*Problem statement*
Your copy of the data should match it exactly, except that the pictures are gone.

---------------

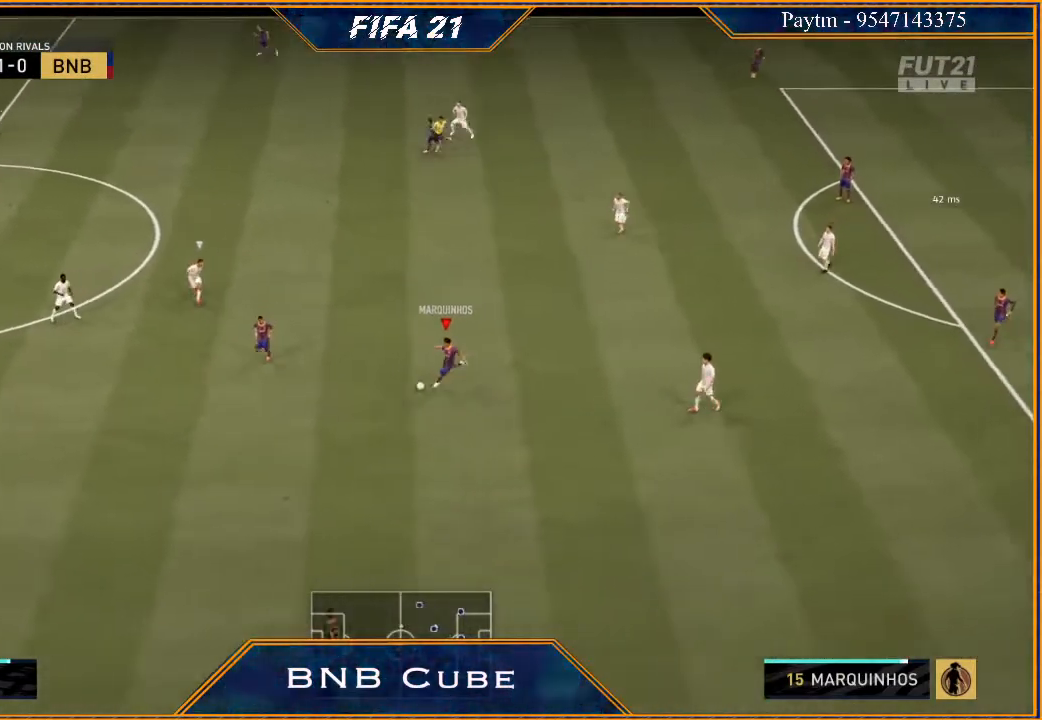
{"buttons": ["R2"], "left_stick": "down", "right_stick": "center", "events": [[267, "L1", "down"], [300, "left_stick", "down"], [500, "L1", "up"]]}
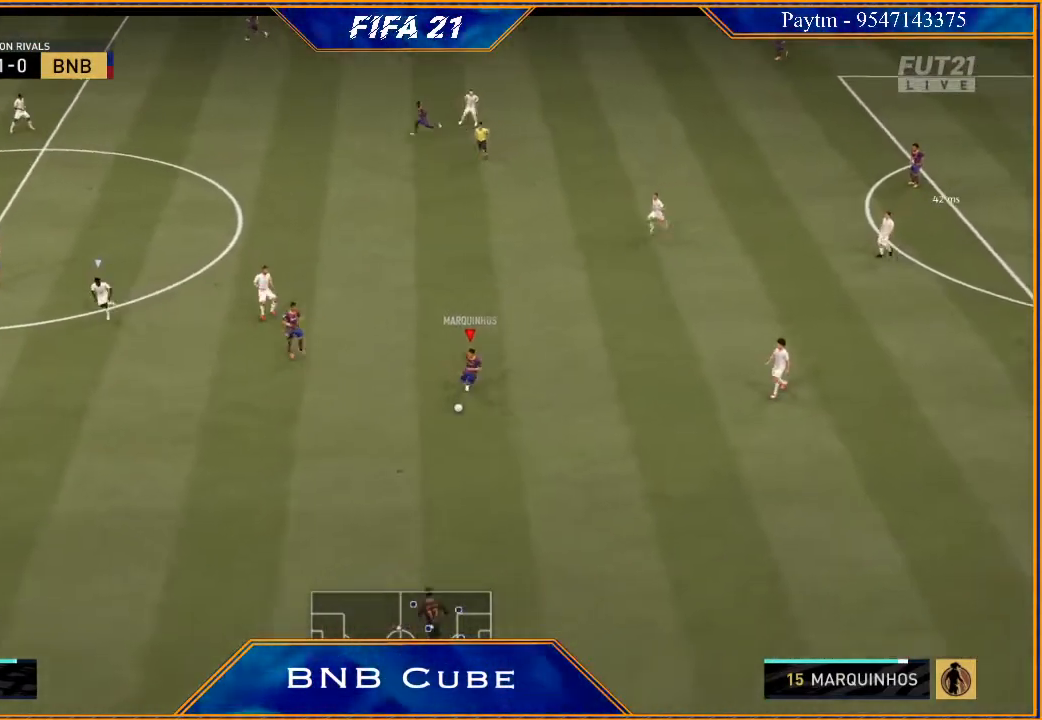
{"buttons": ["L1", "R2"], "left_stick": "down", "right_stick": "center", "events": [[500, "L1", "down"]]}
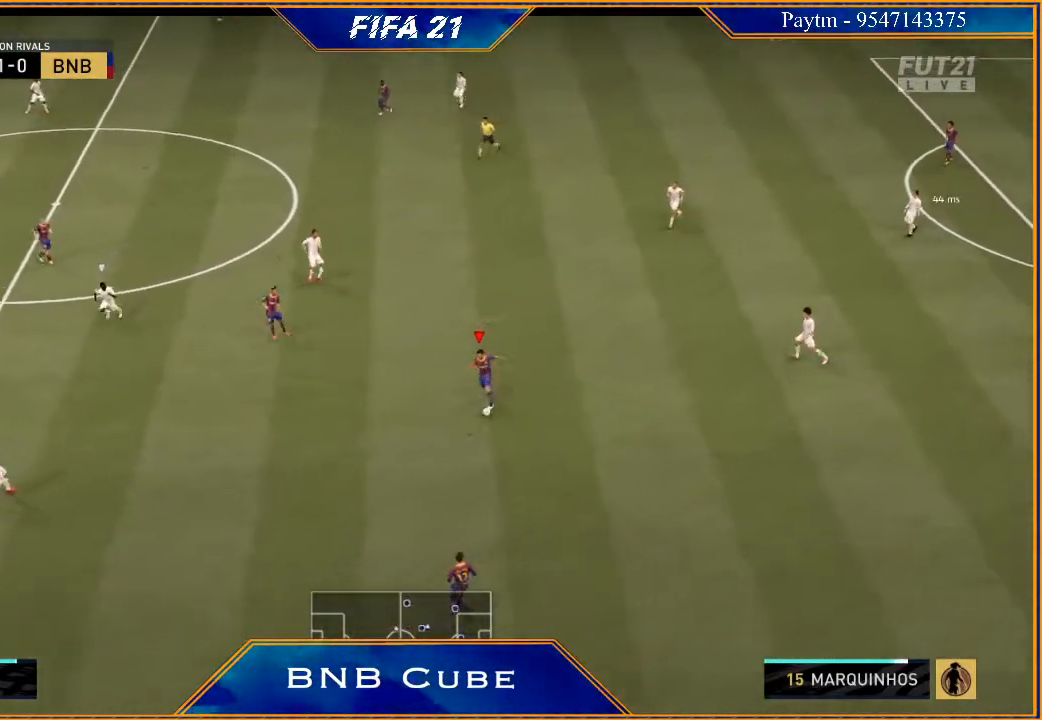
{"buttons": ["R2"], "left_stick": "down-left", "right_stick": "center", "events": [[200, "L1", "up"], [200, "left_stick", "down-left"]]}
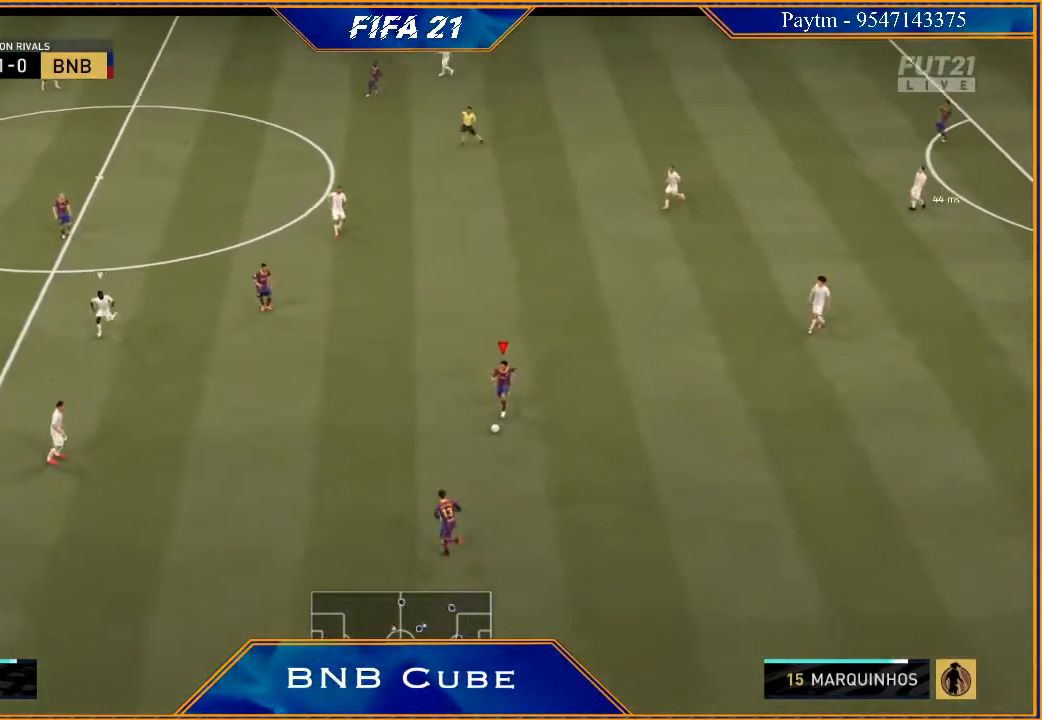
{"buttons": ["R2"], "left_stick": "down-left", "right_stick": "center", "events": [[367, "L1", "down"], [500, "L1", "up"]]}
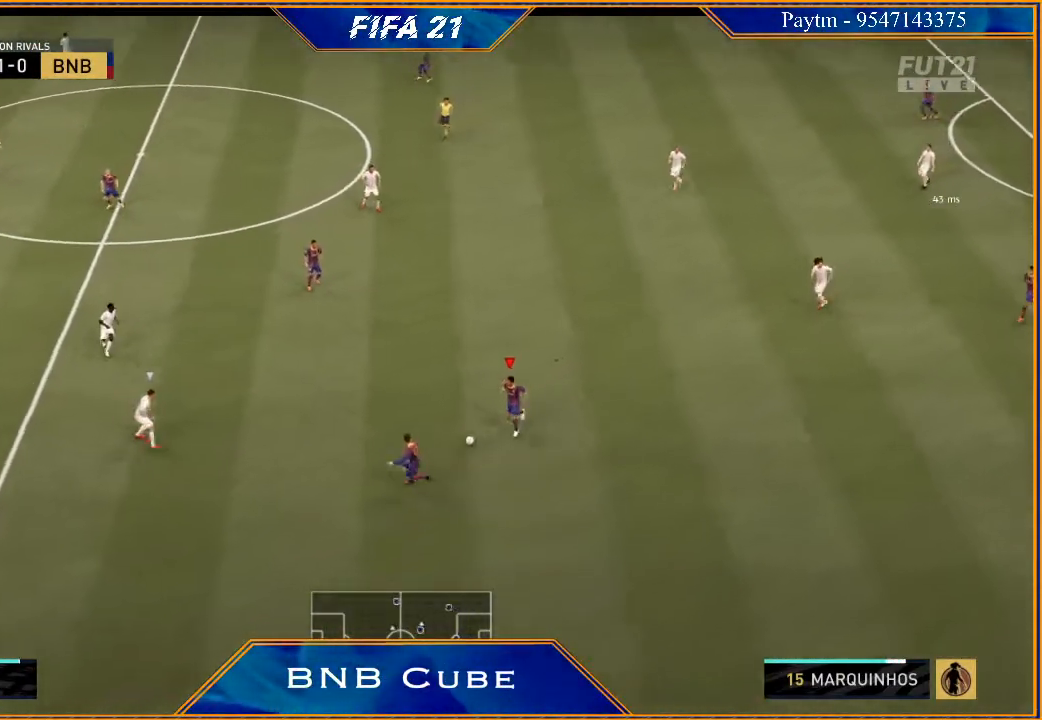
{"buttons": ["R2"], "left_stick": "down-left", "right_stick": "center", "events": []}
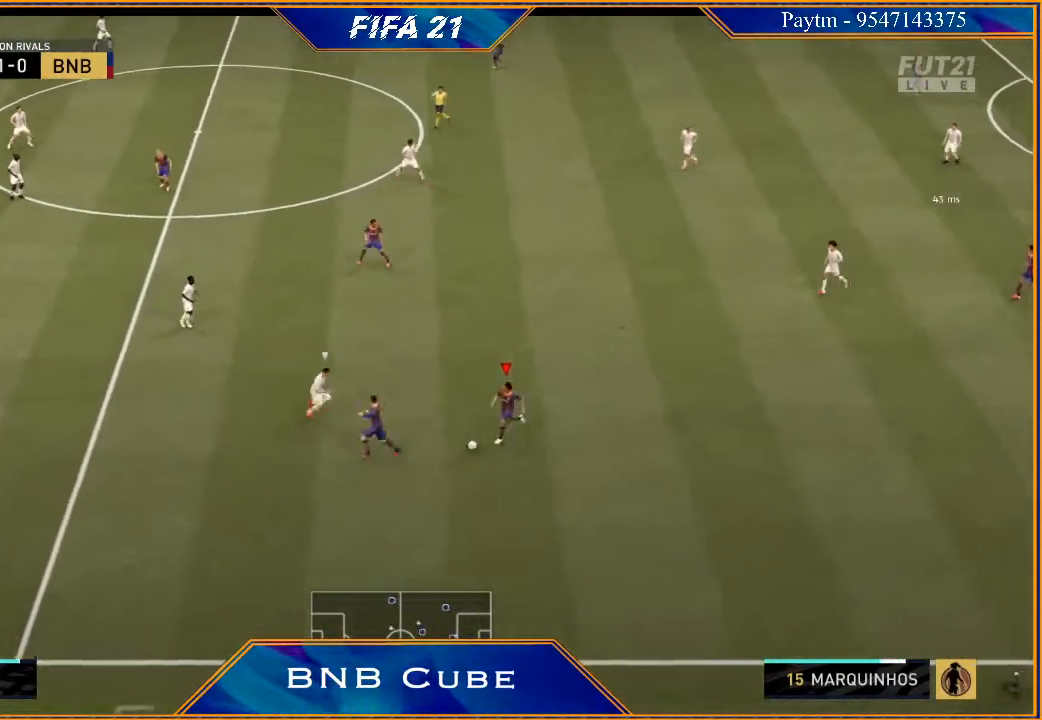
{"buttons": ["R2"], "left_stick": "down-left", "right_stick": "center", "events": []}
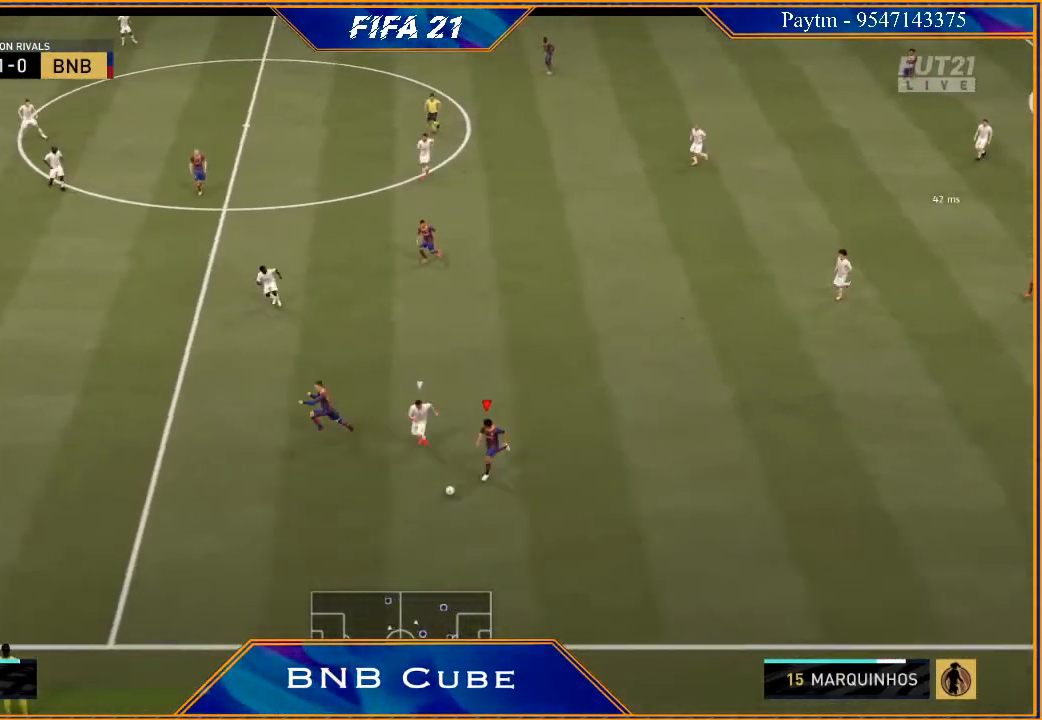
{"buttons": ["R2"], "left_stick": "left", "right_stick": "center", "events": [[33, "Y", "down"], [33, "left_stick", "left"], [200, "Y", "up"]]}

---------------

*Exercise answer*
{"buttons": ["R2"], "left_stick": "down", "right_stick": "center", "events": [[267, "L1", "down"], [300, "left_stick", "down"], [500, "L1", "up"]]}
{"buttons": ["L1", "R2"], "left_stick": "down", "right_stick": "center", "events": [[500, "L1", "down"]]}
{"buttons": ["R2"], "left_stick": "down-left", "right_stick": "center", "events": [[200, "L1", "up"], [200, "left_stick", "down-left"]]}
{"buttons": ["R2"], "left_stick": "down-left", "right_stick": "center", "events": [[367, "L1", "down"], [500, "L1", "up"]]}
{"buttons": ["R2"], "left_stick": "down-left", "right_stick": "center", "events": []}
{"buttons": ["R2"], "left_stick": "down-left", "right_stick": "center", "events": []}
{"buttons": ["R2"], "left_stick": "left", "right_stick": "center", "events": [[33, "Y", "down"], [33, "left_stick", "left"], [200, "Y", "up"]]}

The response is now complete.